With just a few weeks left in the school year, final exams are looming. This is an opportunity for students to make one last push to end the year with the best possible grades. While test scores and a rigorous curriculum certainly matter, grades are the single most important factor in college admission.
If you are a junior, these may be the last grades that colleges will consider in making admission decisions, especially if you plan to apply early decision or early action, or will be applying to a public university that only considers grades through junior year for admission purposes.
Colleges look at grade trends as well as cumulative grade point averages, so even if your early high school grades are not so great, you will benefit from earning your strongest grades this year. Of course, if you are a freshman or sophomore, getting good grades now means you don’t need to worry about low early grades pulling down your GPA. The higher your GPA, the fewer regrets you will have senior year and the more options you will have when it’s time to apply to colleges.
While your focus in the next few weeks will be on preparing for exams, it’s also helpful to take a long-term look at what you can do to improve your grades. One way to protect your GPA is to not overload on AP and Honors courses. While colleges do want students who are taking a rigorous curriculum, if taking four or five AP classes means you will be staying up past midnight studying and struggling to earn B grades, you may be risking your health rather than enhancing your college admission prospects. Take Honors and AP courses in your strongest subjects, or if those teachers are considered the best in the school, but find a balance that’s right for you.
Choosing the right classes is the first step. Then you can focus on doing your best in those classes. Many students listen passively, or not at all, when they are in class. But if you participate in class discussions and ask questions, you learn the material at a deeper level and are much more likely to remember what you are learning. This kind of active approach will serve you well in college. It will also help you get into college since teachers will appreciate the fact that you are actively engaged in learning, and will be able to write college application recommendations that praise your contributions to their class. You may even find that you need to spend less time studying at home if you are really listening and participating in class.
Continue the active approach to learning by taking good notes, in class and when you’re reading a textbook. Accurate, reliable notes will be enormously helpful when it’s time to study for exams in high school and college. Review your notes each night to make sure you understand what you’ve written, and to solidify what you learned that day.

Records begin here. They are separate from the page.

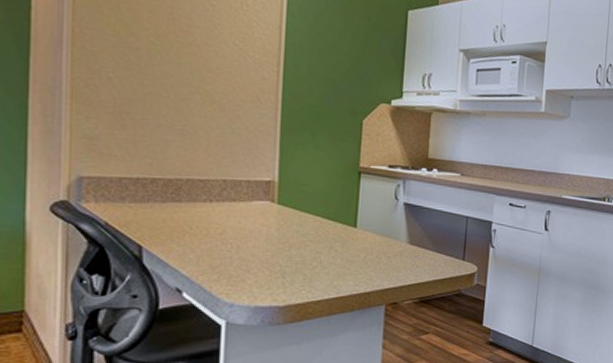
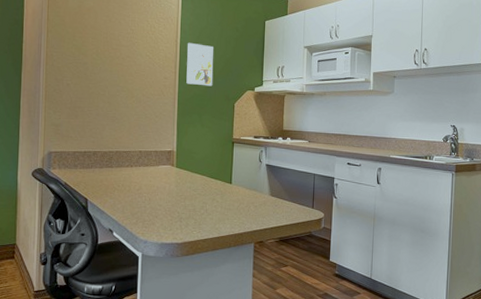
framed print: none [294,30,334,95] -> present [186,42,214,86]

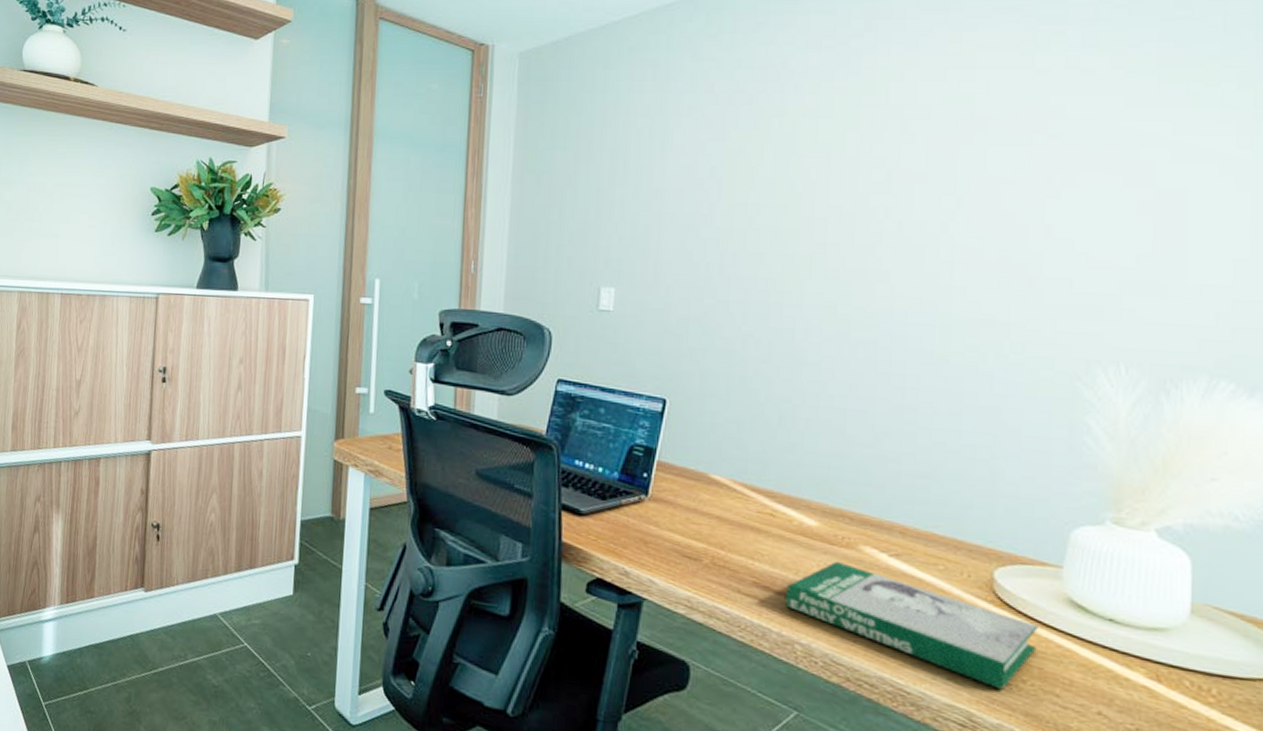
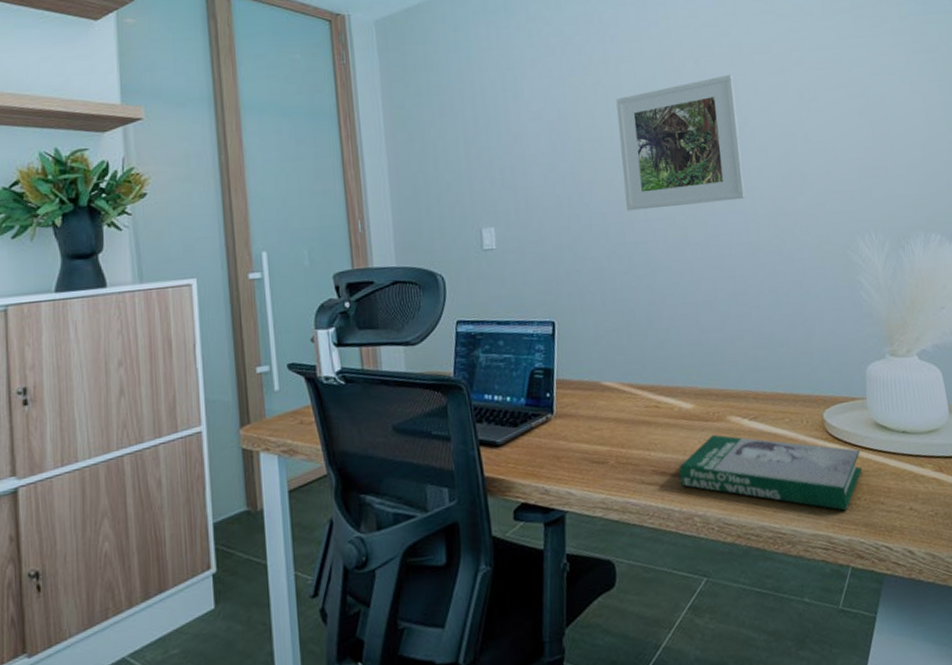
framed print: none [777,142,953,298] -> present [616,74,746,211]

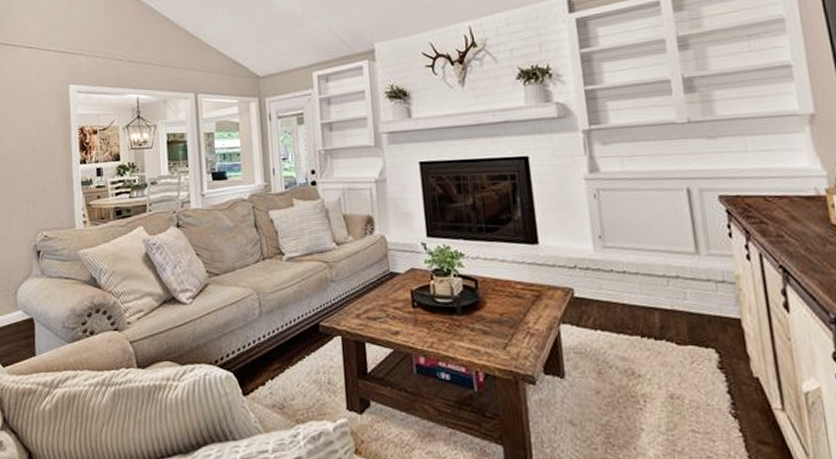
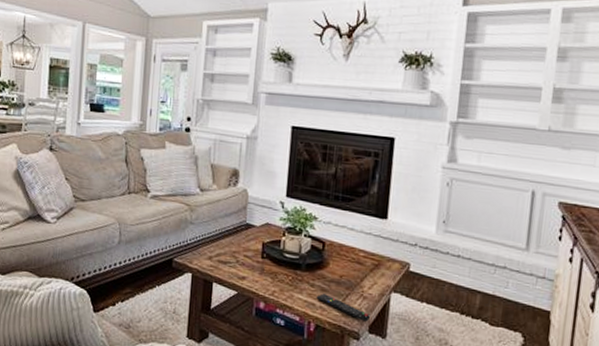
remote control: none [479,337,543,362] -> present [316,294,371,322]

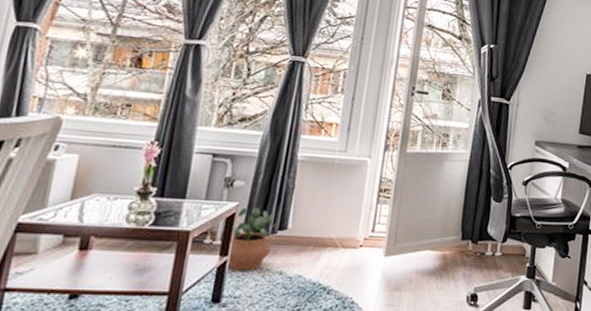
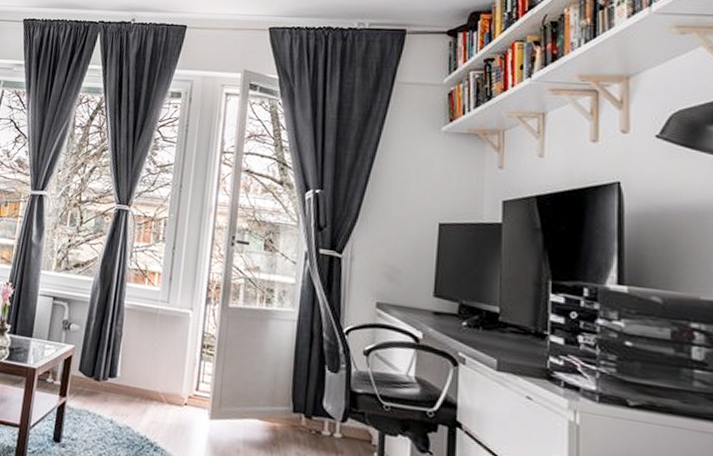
potted plant: present [226,207,276,270] -> none [65,351,107,415]

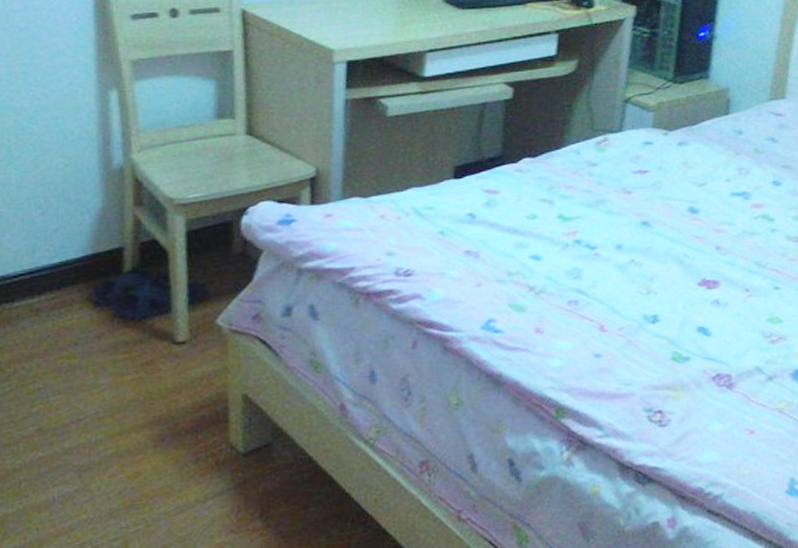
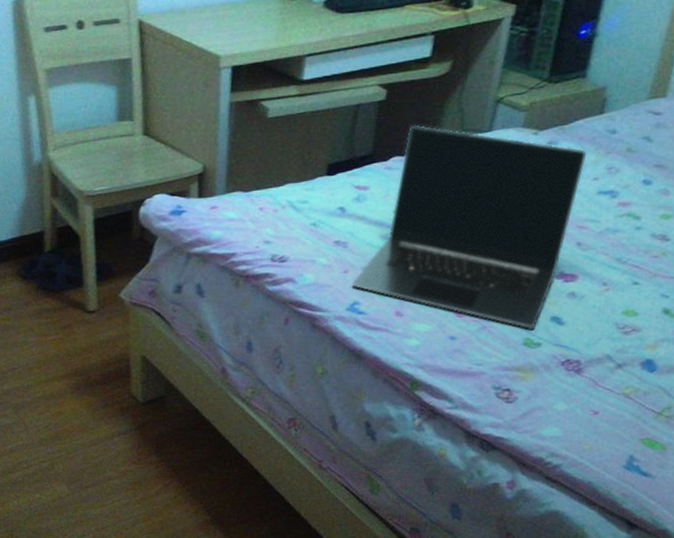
laptop: none [486,124,718,342] -> present [352,124,588,330]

Read the assigned chapter before class and you will get much more out of the class. If you don’t have time to read the whole chapter, at least read the titles, subtitles, boldfaced text and summaries, so that the material will be somewhat familiar in class the next day.
It is not a sign of weakness to ask for help. In fact, the most successful people acknowledge that they need other people in order to do their job well. Getting help as soon as you feel confused is especially important when it comes to math and science, which build on previous knowledge. If you are lost in a sea of trigonometric equations, ask your teacher or a classmate to help you sort out sine from cosine as soon as possible.
Make a study schedule and stick to it. At the start of each week, allocate time according to the demands of each class, so if you have a Spanish test coming up, schedule extra time that week to prepare. If your job or extracurricular activities leave you too exhausted to study, it’s time to cut back. School is your most important job.
Eliminate distractions during study time. That means no checking Facebook or e-mail. No text messages. If you focus on your work, you will find yourself finishing in half the time, and then you can enjoy all the guilt-free texting you want.
When you are studying, pretend you have to teach the material to your class the next day. When you can explain it to someone else, you will understand it at a deeper level and will be more likely to retain it.
Develop good study habits early in your high school career and you will have many options for college. You will also be more successful once you get there.